Pourquoi un Fashion Pact ?

L’industrie textile n’est pas connue pour ses vertus environnementales. Le monde du luxe et de la mode y sont forcément associés. La protection de la planète est au cœur des débats actuels et davantage de personnes y sont sensibles. Autant de clients potentiels  qui surveillent de près l’écoresponsabilité des marques. L’image de marque est très importante pour ces grandes enseignes et elles ont tout intérêt - en dehors du fait que c’est indispensable - à ce que la protection de l’environnement fasse partie de leurs valeurs de marque.

La réaction des maisons de luxe

Les chaînes d’approvisionnement et la gestion des invendus sont au centre des polémiques Il semble nécessaire que les grandes maisons du luxe s’emparent du sujet. De plus, avec un chiffre d’affaires croissant, elles ont les ressources pour s’engager sur des objectifs de développement durable.
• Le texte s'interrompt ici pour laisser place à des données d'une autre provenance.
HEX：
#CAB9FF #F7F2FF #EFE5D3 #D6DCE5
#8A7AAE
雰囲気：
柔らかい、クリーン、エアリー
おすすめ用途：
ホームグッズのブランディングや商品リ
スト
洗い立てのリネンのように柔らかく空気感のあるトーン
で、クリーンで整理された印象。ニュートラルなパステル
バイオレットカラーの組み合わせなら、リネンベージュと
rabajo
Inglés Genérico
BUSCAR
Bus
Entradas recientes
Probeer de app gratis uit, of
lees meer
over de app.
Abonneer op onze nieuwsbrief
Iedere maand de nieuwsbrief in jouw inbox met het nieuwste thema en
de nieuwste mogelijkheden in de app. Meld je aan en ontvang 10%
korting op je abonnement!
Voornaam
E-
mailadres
C’est ainsi qu’est né le « Fashion Pact », un manifeste signée par 32 groupes représentant 147 marques du textile.

Et Authentic Material dans tout ça…

A la page 9 du Fashion Pact nous pouvons lire :
Soutenir l’adoption de principes de circularité dans les marques de mode (…) l’efficience des matériaux et le recyclage/upcycling. Il s’agit donc d’encourager à la fois le design circulaire et la réutilisation des matériaux et produits en fin de vie.
Voilà une description efficace de l’offre d’Authentic Material. La récupération des chutes de matières pour créer de nouveaux matériaux et les réintroduire dans le processus de création prend tout son sens. Les engagements de ces acteurs ouvrent de nouvelles perspectives exaltantes pour l’ensemble de notre écosystème.